Abstract: Background: To analyse ophthalmic presentations to an outer metropolitan and a rural emergency department (ED) during the first wave of the COVID-19 pandemic in New South Wales (NSW), Australia. Methods: A retrospective comparative study of ophthalmic emergency presentations to Campbelltown Hospital (fifth busiest NSW metropolitan ED; population 310,000) and Bowral and District Hospital (rural ED; population 48,000) before and during COVID-19 was conducted. Patient demographics, triage category, referral source, diagnosis, length of stay, departure status, and follow-up location were assessed from coding data between March 1st to May 31st in 2019 and 2020, corresponding to the peak case numbers and restrictions during the first wave of the COVID-19 pandemic in NSW. Differences before and during COVID-19 were analysed using chi-squared tests or independent sample t-tests. Results: There was no change in ophthalmic presentations at Campbelltown (n = 228 in 2019 vs. n = 232 in 2020; + 1.75%, p = 0.12) and an increase at Bowral (n = 100 in 2019 vs. n = 111 in 2020; + 11%, p < 0.01) during COVID-19. Urgent ophthalmic presentations (Triage Category 3) decreased at Bowral (p = 0.0075), while non-urgent ophthalmic presentations (Triage Category 5) increased at both hospitals (Campbelltown p < 0.05, Bowral p < 0.01). Conclusions: There was no change in the total number of ophthalmic presentations to an outer metropolitan and an increase to a rural ED during the first wave of the COVID-19 pandemic in New South Wales, Australia. A change in the type of ophthalmic presentations at these peripheral EDs suggest that a high demand for ophthalmic services remained despite the pandemic and its associated gathering and movement restrictions. A flexible healthcare delivery strategy, such as tele-ophthalmology, may optimise patient care during and after COVID-19. © 2022, The Author(s).


He, S., Rolls, K., Stott, K., Shekhar, R., Vueti, V., Flowers, K., Moseley, M., Shepherd, B., Mayahi-Neysi, M., Chasle, B., Warner, B., Ni Chroinin, D., & Frost, S. A. (2022). Does delirium prevention reduce risk of in-patient falls among older adults? A systematic review and trial sequential meta-analysis [Article]. Australasian Journal on Ageing, 41(3), 396-406. 
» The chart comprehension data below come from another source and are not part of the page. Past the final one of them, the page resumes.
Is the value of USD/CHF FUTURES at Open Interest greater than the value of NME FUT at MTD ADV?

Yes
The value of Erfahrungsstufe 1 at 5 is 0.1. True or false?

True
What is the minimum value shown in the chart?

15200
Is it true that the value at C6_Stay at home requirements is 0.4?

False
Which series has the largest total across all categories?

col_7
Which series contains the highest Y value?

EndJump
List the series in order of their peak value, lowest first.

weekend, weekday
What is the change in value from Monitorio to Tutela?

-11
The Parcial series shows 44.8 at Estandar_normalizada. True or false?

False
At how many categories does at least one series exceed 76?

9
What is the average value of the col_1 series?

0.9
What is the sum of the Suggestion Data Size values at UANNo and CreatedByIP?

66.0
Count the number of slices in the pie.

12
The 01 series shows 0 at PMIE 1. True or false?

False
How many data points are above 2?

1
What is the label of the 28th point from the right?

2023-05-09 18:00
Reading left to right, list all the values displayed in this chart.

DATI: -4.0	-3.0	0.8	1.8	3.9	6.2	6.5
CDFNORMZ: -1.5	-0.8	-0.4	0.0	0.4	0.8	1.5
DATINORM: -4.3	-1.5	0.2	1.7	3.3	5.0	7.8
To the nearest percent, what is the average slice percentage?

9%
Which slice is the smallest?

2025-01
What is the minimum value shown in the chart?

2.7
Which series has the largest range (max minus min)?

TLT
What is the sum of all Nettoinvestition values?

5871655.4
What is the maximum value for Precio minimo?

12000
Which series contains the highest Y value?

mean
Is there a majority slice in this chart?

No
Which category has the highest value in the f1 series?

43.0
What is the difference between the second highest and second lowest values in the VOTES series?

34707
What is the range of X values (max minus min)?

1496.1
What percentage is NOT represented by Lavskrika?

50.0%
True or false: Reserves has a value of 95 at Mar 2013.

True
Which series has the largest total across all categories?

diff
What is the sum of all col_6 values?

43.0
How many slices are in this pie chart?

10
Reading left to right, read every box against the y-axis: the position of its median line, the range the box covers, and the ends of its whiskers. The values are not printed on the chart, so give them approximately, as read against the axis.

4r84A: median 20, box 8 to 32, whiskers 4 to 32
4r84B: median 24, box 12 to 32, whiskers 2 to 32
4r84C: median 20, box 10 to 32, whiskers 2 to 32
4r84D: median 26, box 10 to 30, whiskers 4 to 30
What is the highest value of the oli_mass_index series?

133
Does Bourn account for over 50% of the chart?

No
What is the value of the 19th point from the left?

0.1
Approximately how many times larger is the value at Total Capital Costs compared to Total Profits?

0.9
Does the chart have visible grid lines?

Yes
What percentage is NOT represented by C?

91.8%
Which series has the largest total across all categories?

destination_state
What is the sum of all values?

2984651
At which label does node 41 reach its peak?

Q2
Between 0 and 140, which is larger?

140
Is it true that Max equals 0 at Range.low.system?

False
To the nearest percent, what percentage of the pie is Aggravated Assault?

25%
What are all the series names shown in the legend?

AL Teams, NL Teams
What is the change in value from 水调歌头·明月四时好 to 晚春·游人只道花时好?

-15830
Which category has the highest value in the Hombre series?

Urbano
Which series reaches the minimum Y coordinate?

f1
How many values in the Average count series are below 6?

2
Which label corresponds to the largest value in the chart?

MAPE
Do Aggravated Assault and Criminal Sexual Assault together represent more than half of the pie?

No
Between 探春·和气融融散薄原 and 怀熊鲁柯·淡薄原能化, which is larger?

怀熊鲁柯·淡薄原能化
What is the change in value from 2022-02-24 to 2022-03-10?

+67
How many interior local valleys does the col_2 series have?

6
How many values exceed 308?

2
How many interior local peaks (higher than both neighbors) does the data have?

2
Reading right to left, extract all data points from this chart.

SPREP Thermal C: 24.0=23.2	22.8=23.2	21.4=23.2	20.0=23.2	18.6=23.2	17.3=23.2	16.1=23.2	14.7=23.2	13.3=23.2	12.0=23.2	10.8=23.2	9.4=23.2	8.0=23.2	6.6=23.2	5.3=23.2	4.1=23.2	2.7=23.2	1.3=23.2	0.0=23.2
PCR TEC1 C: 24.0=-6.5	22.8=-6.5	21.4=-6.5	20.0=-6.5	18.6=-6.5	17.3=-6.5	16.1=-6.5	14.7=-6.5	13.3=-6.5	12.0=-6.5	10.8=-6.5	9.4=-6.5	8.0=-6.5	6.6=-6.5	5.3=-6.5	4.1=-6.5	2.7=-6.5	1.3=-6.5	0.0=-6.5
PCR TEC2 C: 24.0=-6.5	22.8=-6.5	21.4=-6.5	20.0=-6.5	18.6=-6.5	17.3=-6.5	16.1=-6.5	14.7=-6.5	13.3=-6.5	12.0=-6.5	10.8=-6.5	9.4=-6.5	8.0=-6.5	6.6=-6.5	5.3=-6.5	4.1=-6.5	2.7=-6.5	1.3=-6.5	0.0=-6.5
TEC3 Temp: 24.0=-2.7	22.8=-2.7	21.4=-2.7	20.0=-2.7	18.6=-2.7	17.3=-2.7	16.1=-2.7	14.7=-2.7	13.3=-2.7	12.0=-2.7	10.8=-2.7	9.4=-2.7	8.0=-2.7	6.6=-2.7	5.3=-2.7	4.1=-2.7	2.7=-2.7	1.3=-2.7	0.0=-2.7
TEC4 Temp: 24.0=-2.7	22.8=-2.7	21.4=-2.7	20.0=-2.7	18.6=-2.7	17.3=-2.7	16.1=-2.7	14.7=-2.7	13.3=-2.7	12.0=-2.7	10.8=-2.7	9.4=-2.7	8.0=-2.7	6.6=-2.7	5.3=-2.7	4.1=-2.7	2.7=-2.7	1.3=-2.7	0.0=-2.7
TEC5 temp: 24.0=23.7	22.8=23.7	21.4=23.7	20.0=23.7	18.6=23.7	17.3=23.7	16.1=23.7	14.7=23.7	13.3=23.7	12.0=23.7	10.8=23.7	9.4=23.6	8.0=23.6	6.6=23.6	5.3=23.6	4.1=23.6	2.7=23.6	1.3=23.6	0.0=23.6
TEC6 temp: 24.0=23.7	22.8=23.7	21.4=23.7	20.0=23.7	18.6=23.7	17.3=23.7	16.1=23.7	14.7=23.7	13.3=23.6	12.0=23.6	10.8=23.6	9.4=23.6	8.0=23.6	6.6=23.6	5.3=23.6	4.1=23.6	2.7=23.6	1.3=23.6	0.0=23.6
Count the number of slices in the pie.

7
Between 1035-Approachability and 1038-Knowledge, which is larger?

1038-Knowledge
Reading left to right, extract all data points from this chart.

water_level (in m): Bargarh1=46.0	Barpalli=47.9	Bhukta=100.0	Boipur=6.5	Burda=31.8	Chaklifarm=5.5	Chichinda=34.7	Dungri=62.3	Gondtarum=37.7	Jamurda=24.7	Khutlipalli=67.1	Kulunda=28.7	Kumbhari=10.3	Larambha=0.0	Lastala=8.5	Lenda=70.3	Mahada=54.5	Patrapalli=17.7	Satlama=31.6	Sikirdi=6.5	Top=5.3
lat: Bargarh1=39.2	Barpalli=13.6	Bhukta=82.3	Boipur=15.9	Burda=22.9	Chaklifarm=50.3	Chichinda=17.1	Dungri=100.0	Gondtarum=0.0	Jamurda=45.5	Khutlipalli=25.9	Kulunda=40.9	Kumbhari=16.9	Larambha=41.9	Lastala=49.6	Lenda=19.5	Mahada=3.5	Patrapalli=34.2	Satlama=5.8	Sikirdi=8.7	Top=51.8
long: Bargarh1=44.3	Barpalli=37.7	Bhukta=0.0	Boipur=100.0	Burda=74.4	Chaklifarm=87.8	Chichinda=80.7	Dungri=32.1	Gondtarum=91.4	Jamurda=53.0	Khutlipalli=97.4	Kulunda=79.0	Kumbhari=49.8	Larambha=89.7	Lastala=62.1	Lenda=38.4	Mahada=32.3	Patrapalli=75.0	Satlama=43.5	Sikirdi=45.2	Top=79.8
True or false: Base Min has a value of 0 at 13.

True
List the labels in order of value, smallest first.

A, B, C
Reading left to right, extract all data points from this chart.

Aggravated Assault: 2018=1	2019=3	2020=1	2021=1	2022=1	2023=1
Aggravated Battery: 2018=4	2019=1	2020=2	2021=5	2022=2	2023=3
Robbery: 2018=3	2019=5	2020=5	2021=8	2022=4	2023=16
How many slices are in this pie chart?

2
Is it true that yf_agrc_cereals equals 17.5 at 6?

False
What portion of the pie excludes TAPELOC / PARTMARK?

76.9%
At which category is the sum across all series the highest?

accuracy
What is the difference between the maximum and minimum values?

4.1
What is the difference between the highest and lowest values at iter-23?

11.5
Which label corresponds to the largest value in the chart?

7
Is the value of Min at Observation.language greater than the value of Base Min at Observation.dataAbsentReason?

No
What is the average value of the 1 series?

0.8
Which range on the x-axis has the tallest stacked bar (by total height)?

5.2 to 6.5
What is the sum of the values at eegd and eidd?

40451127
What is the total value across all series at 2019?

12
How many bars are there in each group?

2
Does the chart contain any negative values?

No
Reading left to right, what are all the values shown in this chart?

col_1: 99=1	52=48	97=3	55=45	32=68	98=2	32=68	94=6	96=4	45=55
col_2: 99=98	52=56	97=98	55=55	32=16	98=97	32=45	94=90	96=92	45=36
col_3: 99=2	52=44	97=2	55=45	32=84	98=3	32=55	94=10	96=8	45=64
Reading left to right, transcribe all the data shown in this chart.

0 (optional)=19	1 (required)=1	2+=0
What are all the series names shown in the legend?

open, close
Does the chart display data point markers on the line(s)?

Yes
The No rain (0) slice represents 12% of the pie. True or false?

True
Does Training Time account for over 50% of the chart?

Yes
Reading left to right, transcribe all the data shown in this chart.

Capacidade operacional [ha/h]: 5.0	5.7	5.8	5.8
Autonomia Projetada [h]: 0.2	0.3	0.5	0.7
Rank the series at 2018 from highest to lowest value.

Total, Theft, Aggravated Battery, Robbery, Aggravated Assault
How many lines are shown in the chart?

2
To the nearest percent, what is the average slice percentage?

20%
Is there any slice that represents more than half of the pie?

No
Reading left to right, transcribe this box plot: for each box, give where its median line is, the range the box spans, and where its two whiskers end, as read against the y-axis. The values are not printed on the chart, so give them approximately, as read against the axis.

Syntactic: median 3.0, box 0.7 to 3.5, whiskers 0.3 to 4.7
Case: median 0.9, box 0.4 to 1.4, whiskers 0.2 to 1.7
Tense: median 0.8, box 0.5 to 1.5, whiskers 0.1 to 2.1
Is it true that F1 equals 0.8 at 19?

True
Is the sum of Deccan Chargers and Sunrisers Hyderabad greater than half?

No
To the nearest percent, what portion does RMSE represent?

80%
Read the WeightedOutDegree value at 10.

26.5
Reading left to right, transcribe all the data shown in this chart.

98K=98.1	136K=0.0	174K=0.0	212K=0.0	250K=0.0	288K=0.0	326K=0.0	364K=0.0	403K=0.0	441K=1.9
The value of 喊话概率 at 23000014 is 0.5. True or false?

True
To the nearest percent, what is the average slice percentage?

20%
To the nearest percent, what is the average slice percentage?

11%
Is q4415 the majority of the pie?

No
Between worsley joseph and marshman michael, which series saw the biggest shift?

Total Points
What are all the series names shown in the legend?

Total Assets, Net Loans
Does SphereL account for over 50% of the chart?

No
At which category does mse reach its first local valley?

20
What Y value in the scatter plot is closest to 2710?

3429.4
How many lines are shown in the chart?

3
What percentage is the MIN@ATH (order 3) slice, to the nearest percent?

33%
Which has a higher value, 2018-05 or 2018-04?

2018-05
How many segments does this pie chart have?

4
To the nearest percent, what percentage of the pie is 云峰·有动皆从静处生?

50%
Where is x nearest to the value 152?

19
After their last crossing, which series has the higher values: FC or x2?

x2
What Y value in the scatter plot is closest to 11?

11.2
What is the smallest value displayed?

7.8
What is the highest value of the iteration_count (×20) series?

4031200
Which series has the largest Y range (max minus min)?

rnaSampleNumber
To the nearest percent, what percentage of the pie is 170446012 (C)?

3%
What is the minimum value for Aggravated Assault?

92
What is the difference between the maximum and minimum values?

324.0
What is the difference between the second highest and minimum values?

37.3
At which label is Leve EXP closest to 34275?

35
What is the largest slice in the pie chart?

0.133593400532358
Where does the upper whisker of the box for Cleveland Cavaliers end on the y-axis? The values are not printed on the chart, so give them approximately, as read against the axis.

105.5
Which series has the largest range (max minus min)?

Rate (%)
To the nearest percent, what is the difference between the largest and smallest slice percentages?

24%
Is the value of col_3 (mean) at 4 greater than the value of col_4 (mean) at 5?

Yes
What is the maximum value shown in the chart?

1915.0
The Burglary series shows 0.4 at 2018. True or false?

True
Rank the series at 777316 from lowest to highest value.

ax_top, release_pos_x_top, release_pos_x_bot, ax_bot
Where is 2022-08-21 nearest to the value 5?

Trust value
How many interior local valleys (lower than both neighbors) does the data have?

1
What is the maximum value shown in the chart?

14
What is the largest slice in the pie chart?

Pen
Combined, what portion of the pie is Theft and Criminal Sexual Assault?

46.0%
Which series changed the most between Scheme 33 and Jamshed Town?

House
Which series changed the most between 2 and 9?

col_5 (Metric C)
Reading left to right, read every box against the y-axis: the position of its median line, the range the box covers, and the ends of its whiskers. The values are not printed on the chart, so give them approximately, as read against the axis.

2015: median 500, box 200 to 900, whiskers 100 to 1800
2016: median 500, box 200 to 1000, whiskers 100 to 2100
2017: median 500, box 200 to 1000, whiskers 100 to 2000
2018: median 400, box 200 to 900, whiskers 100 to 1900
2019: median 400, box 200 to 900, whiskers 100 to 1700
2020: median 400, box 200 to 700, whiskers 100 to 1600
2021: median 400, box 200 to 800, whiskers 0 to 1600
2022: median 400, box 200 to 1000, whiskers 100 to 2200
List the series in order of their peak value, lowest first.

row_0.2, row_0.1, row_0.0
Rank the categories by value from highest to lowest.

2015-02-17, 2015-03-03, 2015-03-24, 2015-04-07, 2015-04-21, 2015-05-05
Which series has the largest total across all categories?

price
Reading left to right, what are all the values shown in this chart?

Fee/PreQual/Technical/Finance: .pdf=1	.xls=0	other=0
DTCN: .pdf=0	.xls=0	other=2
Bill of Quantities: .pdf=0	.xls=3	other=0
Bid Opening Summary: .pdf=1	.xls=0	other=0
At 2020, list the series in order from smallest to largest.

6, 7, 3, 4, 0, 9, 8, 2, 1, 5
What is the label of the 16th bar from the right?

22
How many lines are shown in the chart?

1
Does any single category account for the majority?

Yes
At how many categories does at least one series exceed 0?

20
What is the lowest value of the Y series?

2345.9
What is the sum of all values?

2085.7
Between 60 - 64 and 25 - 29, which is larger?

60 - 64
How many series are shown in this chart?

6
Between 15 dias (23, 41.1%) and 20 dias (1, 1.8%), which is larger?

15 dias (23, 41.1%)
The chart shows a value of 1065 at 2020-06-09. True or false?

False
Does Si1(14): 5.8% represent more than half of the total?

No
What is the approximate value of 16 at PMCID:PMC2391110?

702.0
Objectives: To determine whether delirium prevention interventions reduce the risk of falls among older hospitalised patients. Methods: A systematic search of health-care databases was undertaken. Given the frequency of small sample sized trials, a trial sequential meta-analysis was conducted to present estimate summary effects to date. A Bayesian approach was used to estimate the posterior probability of the delirium prevention interventions reducing falls risk by various clinically relevant levels. Results: Five randomised controlled trials were included in our final meta-analysis. There was a 43% reduction in the risk of falls among participants in the delirium prevention intervention arm, compared to the control; however, confidence intervals were wide (RE RR = 0.57, 95% CI 0.32; 1.00, p = 0.05). This result was found to be statistically significant, according to traditional significance levels (z > 1.96) and the more conservative trial sequential analysis monitoring boundaries. The posterior probabilities of the delirium prevention intervention reducing the risk of falls by 10%, 20% and 30% were 0.86, 0.63 and 0.29 respectively. Conclusions: The results of this systematic review and trial sequential meta-analysis suggest that delirium prevention trials may reduce the risk of in-hospital falls among older patients by 43%. However, despite significant risk reduction found upon meta-analysis, the variation among study populations and intervention components raised questions around its application in clinical practice. Further research is required to investigate what the necessary components of a multifactorial intervention are to reduce both delirium and fall incidence among older adult in-patients. © 2022 AJA Inc.